I still have limited contact with my son’s first mom and send her updates and photos via our Social Worker. Due to the circumstances surrounding the adoption of Tapola, I had full access to him from the day he was born and it was agreed that it was a safe bet to bring him home before the 90 day period had expired.

I am a “not so boring” accountant and am based in Johannesburg. I love sports, so on weekends you will often find me camped on the couch, remote in hand and in sports heaven. I am hoping that I can get Tapo to support Manchester United so I am guilty of attempting to persuade him in that direction early.  I also enjoy reading and running.

Did you always know that you wanted to adopt?

I knew I wanted to adopt from the age of 16. I cannot remember what inspired me, if anything did, but I knew then that part (if not all) of my motherhood journey would include adoption. Over the years, studies and work took over so I did not pursue adoption earlier. I am glad I did not pursue it earlier though as my attitude towards adoption has changed quite a bit over the years. At 16, I wanted to “save” a child but as I got older and read more about adoption, even seeking the negative views, I started to appreciate how complex adoption is. I realised that it is about the birth mom (first mom), the child and me and all the diverse emotions that exist in this Triad. I often find myself conflicted because with the very real joy there is some sadness in knowing that my child’s first mom will not experience the daily pride and happiness I have in watching him grow. I also acknowledge that one day our child will get to a point in his life where he questions everything about how he came to be adopted and I worry that I will not be able to provide him with the answers and support that he needs.

Did you use an agency or did you adopt through Child Welfare? What would you recommend?

I started the process through an agency but had to change early in the process because the agency did not have capacity. I then went through a private social worker. I think it is important that you “click” with the social worker you select because the social worker is going to be part of one of the most important journeys of your life.

What was the hardest part of the process?

Waiting. Fortunately, I did not have to wait long from the time that I met the social worker to getting ‘the call”. However, waiting for conclusion of the legal aspects is frustrating as it affects applications for schools etc. and restricts my ability to travel with him.

Another hard part for me was the resistance I faced from my parents in regards to the adoption once I made the decision to go ahead with it. From the time I was 16 I would talk about adoption but I was not taken seriously. Sitting them down and having the conversation with them about how serious I was about it was extremely difficult. The lesson I learnt is that sometimes resistance is about a lack of education and it became my responsibility to educate them about adoption before they could let go of their fears.

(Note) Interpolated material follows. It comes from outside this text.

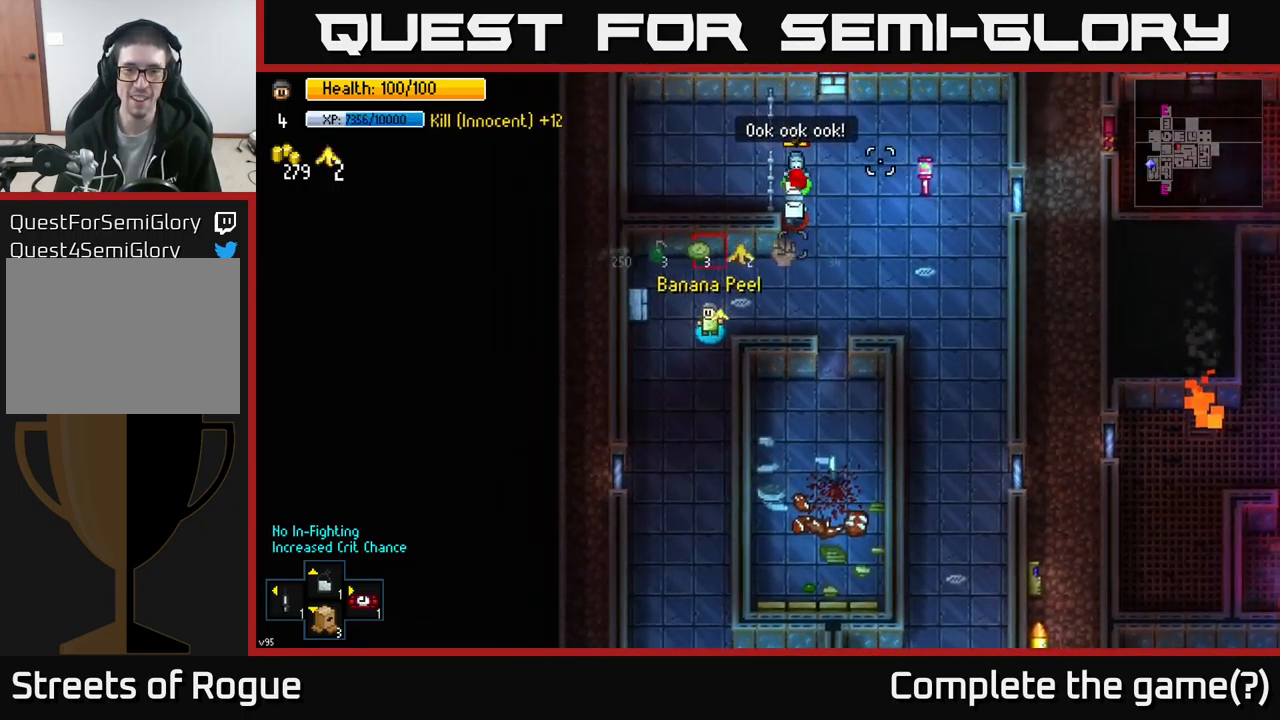
{"dt_ms": 500, "buttons": [], "left_stick": "center", "right_stick": "up-right"}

Tell us about your first night together as a family?

Tapo and I had spent every weekend together from the time he was born to the time that I eventually took him home so I was used to his patterns of sleep and he was used to me. However, I could not sleep the first night I took him home. I kept on waking up to see if he was still breathing. He slept peacefully only waking up for his bottle.

What is your funniest adoption-related family story?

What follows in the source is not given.